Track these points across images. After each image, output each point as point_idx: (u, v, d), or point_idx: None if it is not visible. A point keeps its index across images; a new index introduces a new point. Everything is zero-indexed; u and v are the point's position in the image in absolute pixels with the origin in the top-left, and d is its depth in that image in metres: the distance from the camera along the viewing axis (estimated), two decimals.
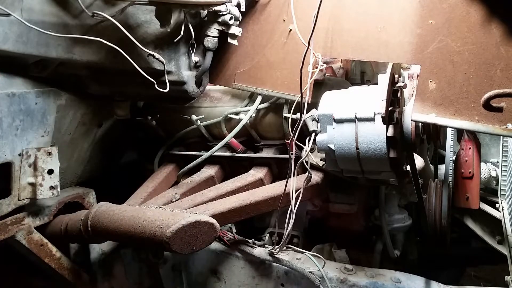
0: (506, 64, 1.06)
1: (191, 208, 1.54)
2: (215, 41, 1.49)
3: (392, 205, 1.80)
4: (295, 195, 1.31)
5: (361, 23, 1.35)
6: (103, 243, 1.62)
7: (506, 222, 1.64)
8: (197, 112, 1.86)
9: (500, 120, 1.05)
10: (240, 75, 1.64)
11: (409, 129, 1.17)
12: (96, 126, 1.95)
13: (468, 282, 2.13)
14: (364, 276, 1.33)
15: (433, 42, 1.18)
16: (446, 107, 1.14)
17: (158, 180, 1.87)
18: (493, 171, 1.85)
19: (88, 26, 1.36)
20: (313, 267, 1.35)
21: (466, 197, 1.60)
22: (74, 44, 1.36)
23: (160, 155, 2.04)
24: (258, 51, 1.59)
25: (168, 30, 1.43)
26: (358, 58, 1.44)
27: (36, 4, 1.26)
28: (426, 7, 1.21)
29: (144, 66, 1.39)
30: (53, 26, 1.29)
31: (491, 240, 1.85)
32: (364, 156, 1.22)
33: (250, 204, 1.48)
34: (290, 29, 1.50)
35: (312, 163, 1.46)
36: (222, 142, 1.71)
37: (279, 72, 1.54)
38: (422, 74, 1.20)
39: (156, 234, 1.26)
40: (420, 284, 1.28)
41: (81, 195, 1.78)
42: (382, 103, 1.10)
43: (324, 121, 1.31)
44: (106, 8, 1.34)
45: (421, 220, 1.55)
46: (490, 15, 1.09)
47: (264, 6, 1.57)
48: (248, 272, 1.54)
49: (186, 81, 1.53)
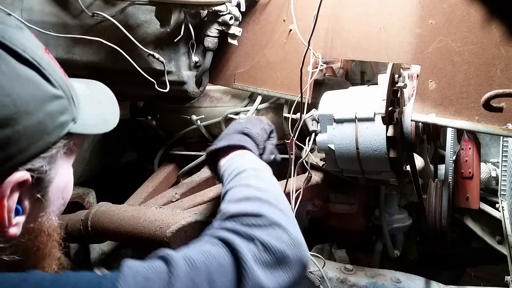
0: (506, 64, 1.06)
1: (191, 208, 1.54)
2: (215, 41, 1.49)
3: (392, 205, 1.80)
4: (295, 195, 1.31)
5: (361, 23, 1.35)
6: (103, 243, 1.62)
7: (506, 222, 1.64)
8: (197, 112, 1.86)
9: (500, 120, 1.05)
10: (240, 75, 1.64)
11: (409, 129, 1.17)
12: None
13: (468, 282, 2.13)
14: (364, 276, 1.33)
15: (433, 42, 1.18)
16: (446, 107, 1.14)
17: (158, 180, 1.87)
18: (493, 171, 1.85)
19: (88, 26, 1.36)
20: (313, 267, 1.35)
21: (466, 197, 1.60)
22: (74, 44, 1.36)
23: (160, 155, 2.04)
24: (258, 51, 1.59)
25: (168, 30, 1.43)
26: (358, 58, 1.44)
27: (36, 4, 1.26)
28: (426, 7, 1.21)
29: (144, 66, 1.39)
30: (53, 26, 1.29)
31: (491, 240, 1.85)
32: (364, 156, 1.22)
33: None
34: (290, 29, 1.50)
35: (312, 163, 1.46)
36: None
37: (279, 72, 1.54)
38: (422, 74, 1.20)
39: (156, 234, 1.26)
40: (420, 284, 1.28)
41: (81, 195, 1.78)
42: (382, 103, 1.10)
43: (324, 121, 1.31)
44: (106, 8, 1.34)
45: (421, 220, 1.55)
46: (490, 15, 1.09)
47: (264, 6, 1.57)
48: None
49: (186, 81, 1.53)
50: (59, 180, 0.70)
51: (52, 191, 0.69)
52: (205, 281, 0.64)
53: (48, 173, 0.65)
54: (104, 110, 0.80)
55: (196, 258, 0.67)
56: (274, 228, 0.76)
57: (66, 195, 0.75)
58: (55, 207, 0.71)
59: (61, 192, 0.72)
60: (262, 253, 0.70)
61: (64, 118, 0.66)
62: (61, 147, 0.67)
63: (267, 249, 0.71)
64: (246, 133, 1.12)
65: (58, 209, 0.73)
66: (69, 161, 0.74)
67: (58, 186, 0.70)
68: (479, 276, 2.19)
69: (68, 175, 0.74)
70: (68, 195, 0.76)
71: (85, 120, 0.71)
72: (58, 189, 0.71)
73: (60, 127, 0.65)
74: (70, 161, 0.74)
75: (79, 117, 0.70)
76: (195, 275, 0.64)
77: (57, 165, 0.68)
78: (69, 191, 0.76)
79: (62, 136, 0.66)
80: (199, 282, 0.63)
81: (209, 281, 0.64)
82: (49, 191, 0.68)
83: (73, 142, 0.71)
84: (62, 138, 0.66)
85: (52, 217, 0.70)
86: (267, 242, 0.72)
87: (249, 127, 1.14)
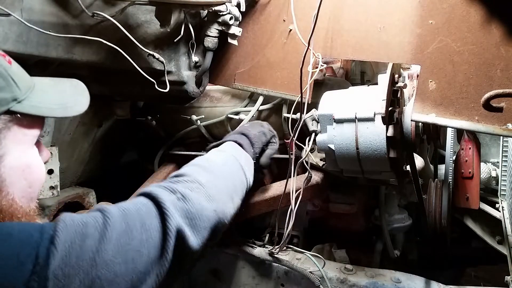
0: (506, 64, 1.06)
1: None
2: (215, 41, 1.49)
3: (392, 205, 1.80)
4: (295, 195, 1.31)
5: (361, 23, 1.35)
6: None
7: (506, 222, 1.64)
8: (197, 112, 1.86)
9: (500, 120, 1.05)
10: (240, 75, 1.64)
11: (409, 129, 1.17)
12: (96, 126, 1.95)
13: (468, 282, 2.13)
14: (364, 276, 1.33)
15: (433, 42, 1.18)
16: (446, 107, 1.14)
17: (158, 180, 1.87)
18: (493, 171, 1.85)
19: (88, 26, 1.36)
20: (313, 267, 1.35)
21: (466, 197, 1.60)
22: (74, 44, 1.36)
23: (160, 155, 2.04)
24: (258, 51, 1.59)
25: (168, 30, 1.43)
26: (358, 58, 1.44)
27: (36, 4, 1.26)
28: (426, 7, 1.21)
29: (144, 66, 1.39)
30: (53, 26, 1.29)
31: (491, 240, 1.85)
32: (364, 156, 1.22)
33: (250, 204, 1.48)
34: (290, 29, 1.50)
35: (312, 163, 1.46)
36: None
37: (279, 72, 1.54)
38: (422, 74, 1.20)
39: None
40: (420, 284, 1.28)
41: (81, 195, 1.78)
42: (382, 103, 1.10)
43: (324, 121, 1.31)
44: (106, 8, 1.34)
45: (421, 220, 1.55)
46: (490, 15, 1.08)
47: (264, 6, 1.57)
48: (248, 272, 1.54)
49: (186, 81, 1.53)
50: (14, 160, 0.72)
51: (6, 171, 0.71)
52: (138, 222, 0.75)
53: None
54: (68, 99, 0.85)
55: (127, 206, 0.78)
56: (194, 183, 0.92)
57: (31, 177, 0.77)
58: (17, 189, 0.73)
59: (22, 172, 0.74)
60: (181, 202, 0.84)
61: (0, 96, 0.69)
62: (5, 125, 0.71)
63: (185, 198, 0.85)
64: (244, 133, 1.27)
65: (22, 191, 0.75)
66: (27, 142, 0.76)
67: (14, 166, 0.72)
68: (479, 276, 2.18)
69: (28, 157, 0.77)
70: (33, 177, 0.78)
71: (36, 103, 0.75)
72: (15, 169, 0.73)
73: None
74: (29, 142, 0.77)
75: (26, 99, 0.74)
76: (128, 219, 0.74)
77: (4, 144, 0.70)
78: (34, 173, 0.78)
79: (0, 113, 0.70)
80: (132, 223, 0.74)
81: (141, 222, 0.75)
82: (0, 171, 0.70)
83: (25, 123, 0.74)
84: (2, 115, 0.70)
85: (15, 198, 0.73)
86: (185, 193, 0.86)
87: (248, 128, 1.30)
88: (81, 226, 0.67)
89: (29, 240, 0.61)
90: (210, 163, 1.07)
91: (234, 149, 1.21)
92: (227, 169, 1.09)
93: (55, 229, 0.64)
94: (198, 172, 0.98)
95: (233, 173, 1.10)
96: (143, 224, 0.75)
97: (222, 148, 1.22)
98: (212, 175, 1.00)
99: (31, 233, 0.62)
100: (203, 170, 1.01)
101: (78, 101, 0.87)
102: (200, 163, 1.05)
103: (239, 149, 1.22)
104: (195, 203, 0.86)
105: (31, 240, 0.61)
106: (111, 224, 0.70)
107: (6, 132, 0.71)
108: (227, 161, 1.13)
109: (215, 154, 1.17)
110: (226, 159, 1.14)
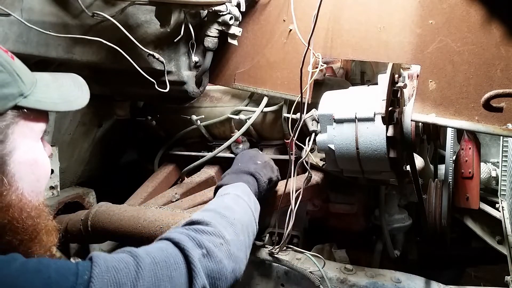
0: (506, 64, 1.06)
1: (191, 208, 1.54)
2: (215, 41, 1.49)
3: (392, 205, 1.80)
4: (295, 195, 1.31)
5: (361, 23, 1.35)
6: (103, 243, 1.62)
7: (506, 222, 1.64)
8: (197, 112, 1.86)
9: (500, 120, 1.05)
10: (240, 75, 1.64)
11: (409, 129, 1.17)
12: (96, 126, 1.95)
13: (468, 282, 2.13)
14: (364, 276, 1.33)
15: (433, 42, 1.18)
16: (446, 107, 1.14)
17: (158, 180, 1.87)
18: (493, 171, 1.85)
19: (88, 26, 1.36)
20: (313, 267, 1.35)
21: (466, 197, 1.60)
22: (74, 44, 1.36)
23: (160, 155, 2.04)
24: (258, 51, 1.59)
25: (168, 30, 1.43)
26: (358, 58, 1.44)
27: (36, 4, 1.26)
28: (426, 7, 1.21)
29: (144, 66, 1.39)
30: (53, 26, 1.29)
31: (491, 240, 1.85)
32: (364, 156, 1.22)
33: None
34: (290, 29, 1.50)
35: (312, 163, 1.46)
36: (228, 142, 1.70)
37: (279, 72, 1.54)
38: (422, 74, 1.20)
39: (156, 234, 1.26)
40: (420, 284, 1.28)
41: (81, 195, 1.78)
42: (382, 103, 1.10)
43: (324, 121, 1.31)
44: (106, 8, 1.34)
45: (421, 220, 1.55)
46: (490, 15, 1.08)
47: (264, 6, 1.57)
48: (248, 272, 1.54)
49: (186, 81, 1.53)
50: (22, 154, 0.73)
51: (15, 166, 0.71)
52: (166, 276, 0.74)
53: (1, 147, 0.69)
54: (69, 94, 0.85)
55: (156, 254, 0.77)
56: (219, 238, 0.92)
57: (38, 171, 0.77)
58: (26, 183, 0.74)
59: (30, 167, 0.75)
60: (206, 259, 0.84)
61: (7, 91, 0.69)
62: (13, 120, 0.71)
63: (210, 255, 0.86)
64: (256, 177, 1.28)
65: (31, 185, 0.75)
66: (34, 137, 0.77)
67: (22, 161, 0.73)
68: (479, 276, 2.18)
69: (35, 151, 0.77)
70: (41, 171, 0.79)
71: (40, 98, 0.76)
72: (23, 164, 0.73)
73: (4, 99, 0.69)
74: (35, 137, 0.77)
75: (31, 94, 0.74)
76: (157, 270, 0.74)
77: (12, 139, 0.71)
78: (41, 167, 0.79)
79: (8, 108, 0.70)
80: (160, 275, 0.73)
81: (169, 277, 0.75)
82: (9, 166, 0.70)
83: (32, 117, 0.75)
84: (9, 110, 0.70)
85: (24, 193, 0.73)
86: (210, 249, 0.86)
87: (260, 173, 1.30)
88: (114, 272, 0.68)
89: (65, 285, 0.62)
90: (231, 213, 1.04)
91: (247, 196, 1.19)
92: (246, 220, 1.08)
93: (90, 274, 0.64)
94: (222, 225, 0.97)
95: (248, 226, 1.09)
96: (170, 278, 0.75)
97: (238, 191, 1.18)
98: (235, 231, 1.00)
99: (67, 277, 0.62)
100: (226, 223, 0.99)
101: (79, 95, 0.88)
102: (222, 212, 1.03)
103: (251, 195, 1.21)
104: (218, 262, 0.87)
105: (67, 285, 0.62)
106: (142, 275, 0.71)
107: (14, 127, 0.71)
108: (246, 212, 1.12)
109: (233, 199, 1.14)
110: (245, 210, 1.12)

[WORK REQUIRED]
What you give back must be the stretch above, starting at the line with "91: (234, 149, 1.21)" and ending at the line with "109: (215, 154, 1.17)", copied exactly.

[OUTPUT OF THE TASK]
91: (234, 149, 1.21)
92: (227, 169, 1.09)
93: (55, 229, 0.64)
94: (198, 172, 0.98)
95: (233, 173, 1.10)
96: (143, 224, 0.75)
97: (222, 148, 1.22)
98: (212, 175, 1.00)
99: (31, 233, 0.62)
100: (203, 170, 1.01)
101: (78, 101, 0.87)
102: (200, 163, 1.05)
103: (239, 149, 1.22)
104: (195, 203, 0.86)
105: (31, 240, 0.61)
106: (111, 224, 0.70)
107: (6, 132, 0.71)
108: (227, 161, 1.13)
109: (215, 154, 1.17)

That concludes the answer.